Except for payments to banking and other credit institutions, government if the rules of payments are such framed,
payment through the banking system,
payment made by book adjustment by an assessee in the account of the payee against money due to the assessee for any goods supplied or services rendered by him to the payee.
Payment to a cultivator, grower or producer in respect of the purchase of agricultural or forest produce or products of animal husbandry or dairy or poultry farming or fish or fish products or products of horticulture or apiculture, or purchase of products manufactured or processed without the aid of power in a cottage industry.
Payment to a person who ordinarily resides or carries on business in a village not served by any bank.
Payment of terminal benefits in respect of employees drawing salary not exceeding Rs. 7,500 p. a. in the year of retirement.
Payment made by an assessee by way of salary to his employee after deduction the TDS from salary and when such employee
Is temporarily posted for a continuous period of 15 days or more in a place other than his normal place of duty or on a ship; and
Does not maintain any account in any bank at such place or ship.
Payment required to be made on a day on which the banks were closed either on account of holiday or strike.
Payment made by any person to his agent who is required to make payment in cash for goods or services on behalf of such person.
Provision for payment of gratuity under section 40A(7): no deduction is allowable in respect of mere provision made by the assessee in the books for the payment of gratuity.
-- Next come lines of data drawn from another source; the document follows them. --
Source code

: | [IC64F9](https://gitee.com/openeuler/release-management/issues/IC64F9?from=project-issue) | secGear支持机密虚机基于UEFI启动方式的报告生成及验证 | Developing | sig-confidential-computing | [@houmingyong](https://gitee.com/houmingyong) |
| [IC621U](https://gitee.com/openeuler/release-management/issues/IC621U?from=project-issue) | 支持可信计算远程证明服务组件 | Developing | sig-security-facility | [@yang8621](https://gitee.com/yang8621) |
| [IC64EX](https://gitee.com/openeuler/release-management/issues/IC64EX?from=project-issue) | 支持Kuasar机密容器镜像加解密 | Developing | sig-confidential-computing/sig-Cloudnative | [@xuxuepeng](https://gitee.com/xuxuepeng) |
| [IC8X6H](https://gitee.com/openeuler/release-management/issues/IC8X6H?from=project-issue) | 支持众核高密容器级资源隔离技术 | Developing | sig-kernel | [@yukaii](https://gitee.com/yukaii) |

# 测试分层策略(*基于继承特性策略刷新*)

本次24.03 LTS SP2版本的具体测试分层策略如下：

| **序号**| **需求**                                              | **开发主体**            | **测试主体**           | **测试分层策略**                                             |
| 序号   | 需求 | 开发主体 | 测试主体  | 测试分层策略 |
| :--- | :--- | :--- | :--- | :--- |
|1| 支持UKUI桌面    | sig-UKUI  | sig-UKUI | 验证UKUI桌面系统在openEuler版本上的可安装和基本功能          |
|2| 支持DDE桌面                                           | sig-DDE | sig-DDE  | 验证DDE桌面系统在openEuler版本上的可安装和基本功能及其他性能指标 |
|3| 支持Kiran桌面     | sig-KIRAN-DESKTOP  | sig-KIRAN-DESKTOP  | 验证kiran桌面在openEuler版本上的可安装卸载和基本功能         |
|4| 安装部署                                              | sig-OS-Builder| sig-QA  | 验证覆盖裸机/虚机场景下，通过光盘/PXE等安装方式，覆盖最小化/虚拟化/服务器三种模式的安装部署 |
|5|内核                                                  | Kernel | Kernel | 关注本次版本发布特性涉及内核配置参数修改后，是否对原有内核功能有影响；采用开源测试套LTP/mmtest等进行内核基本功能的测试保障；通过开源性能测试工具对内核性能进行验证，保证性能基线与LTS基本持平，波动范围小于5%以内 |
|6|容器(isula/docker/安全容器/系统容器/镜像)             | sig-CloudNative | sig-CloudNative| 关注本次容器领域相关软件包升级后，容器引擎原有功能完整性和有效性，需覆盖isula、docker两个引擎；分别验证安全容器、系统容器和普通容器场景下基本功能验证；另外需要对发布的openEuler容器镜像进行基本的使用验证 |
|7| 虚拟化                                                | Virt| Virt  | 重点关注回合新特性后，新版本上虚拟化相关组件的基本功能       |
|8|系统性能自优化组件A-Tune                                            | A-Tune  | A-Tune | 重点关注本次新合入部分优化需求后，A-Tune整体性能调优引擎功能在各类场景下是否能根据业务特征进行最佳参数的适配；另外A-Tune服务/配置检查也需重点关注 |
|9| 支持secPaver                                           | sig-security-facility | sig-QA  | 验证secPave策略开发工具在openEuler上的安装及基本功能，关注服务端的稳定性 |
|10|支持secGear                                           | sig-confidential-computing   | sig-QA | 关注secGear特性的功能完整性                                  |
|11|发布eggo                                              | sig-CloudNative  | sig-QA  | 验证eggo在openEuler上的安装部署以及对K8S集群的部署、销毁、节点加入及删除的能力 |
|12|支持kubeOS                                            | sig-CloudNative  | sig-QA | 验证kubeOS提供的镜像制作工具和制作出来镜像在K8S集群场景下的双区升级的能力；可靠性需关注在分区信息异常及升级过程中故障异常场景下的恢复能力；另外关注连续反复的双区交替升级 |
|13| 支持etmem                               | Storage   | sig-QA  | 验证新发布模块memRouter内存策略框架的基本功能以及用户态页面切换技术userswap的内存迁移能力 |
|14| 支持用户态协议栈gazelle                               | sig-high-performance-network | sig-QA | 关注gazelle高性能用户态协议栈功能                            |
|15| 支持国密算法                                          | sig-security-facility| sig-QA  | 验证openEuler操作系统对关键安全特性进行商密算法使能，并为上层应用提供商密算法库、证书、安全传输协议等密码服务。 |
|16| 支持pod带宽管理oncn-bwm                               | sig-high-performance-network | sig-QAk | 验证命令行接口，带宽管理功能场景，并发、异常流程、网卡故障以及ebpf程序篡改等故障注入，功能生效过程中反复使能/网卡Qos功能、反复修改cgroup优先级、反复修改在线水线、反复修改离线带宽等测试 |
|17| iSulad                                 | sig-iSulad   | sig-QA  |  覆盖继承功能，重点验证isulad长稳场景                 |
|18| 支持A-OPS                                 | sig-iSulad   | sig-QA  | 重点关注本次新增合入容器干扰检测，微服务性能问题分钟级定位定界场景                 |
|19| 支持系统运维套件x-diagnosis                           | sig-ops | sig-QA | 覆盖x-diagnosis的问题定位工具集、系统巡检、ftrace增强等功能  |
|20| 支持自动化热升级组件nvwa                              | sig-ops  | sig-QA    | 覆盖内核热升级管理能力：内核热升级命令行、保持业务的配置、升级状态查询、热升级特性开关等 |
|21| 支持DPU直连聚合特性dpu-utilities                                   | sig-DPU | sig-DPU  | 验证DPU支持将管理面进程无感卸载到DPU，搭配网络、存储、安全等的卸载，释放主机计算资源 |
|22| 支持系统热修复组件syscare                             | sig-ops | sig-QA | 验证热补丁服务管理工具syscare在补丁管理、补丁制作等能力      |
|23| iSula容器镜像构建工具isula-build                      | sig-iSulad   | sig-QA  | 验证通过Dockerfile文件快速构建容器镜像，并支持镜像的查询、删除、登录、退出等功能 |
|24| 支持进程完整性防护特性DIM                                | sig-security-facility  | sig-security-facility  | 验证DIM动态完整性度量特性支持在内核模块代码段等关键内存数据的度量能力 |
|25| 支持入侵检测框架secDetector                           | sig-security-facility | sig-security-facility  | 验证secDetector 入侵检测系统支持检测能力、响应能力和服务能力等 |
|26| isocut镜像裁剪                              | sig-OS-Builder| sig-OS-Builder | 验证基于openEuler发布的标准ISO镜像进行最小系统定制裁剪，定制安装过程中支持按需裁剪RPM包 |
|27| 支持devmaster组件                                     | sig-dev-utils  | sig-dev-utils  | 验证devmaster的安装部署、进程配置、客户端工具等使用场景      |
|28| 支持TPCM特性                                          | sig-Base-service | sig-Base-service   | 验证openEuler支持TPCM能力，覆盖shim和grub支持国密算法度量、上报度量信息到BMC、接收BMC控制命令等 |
The provision made for the purpose of payment of sums by way of contribution towards an approved gratuity fund that has become payable during the previous year or for the purpose of making any payment of gratuity that has become payable during the previous year is, however, eligible for deduction.
Unpaid statutory liability under section 43B: deduction in respect of the following sums is allowed only on payment basis:
Expenses When payment should be made go get deduction
Any sum payable by way of tax or duty or cess or fee by whatever name called under any law for the time being in force. Payment should be made either during the relevant previous year or before the due date for furnishing return of income u/s 139(1).
Any sum payable by an employer by way of contribution to any PF or superannuation fund or any other fund for the welfare of employees. Payments should be made before the due date of crediting by law or contract. If sum is paid by way other than cash, the sum realised within 15 days from the due date.
Any sum payable as bonus or commission to employees for service rendered. Payment should be made either during the relevant previous year or before the due date for furnishing return of income u/s 139 (1).
Any sum payable as interest on any loan or borrowing from any public financial institution of state financial corporation or a state industrial investment corporation. Payment should be made either during the relevant previous year or before the due date for furnishing return of income u/s139 (1).
Any sum payable as interest on any term loan taken from a scheduled bank. Payment should be made either during the relevant previous year or before the due date for furnishing return of income u/s139 (1).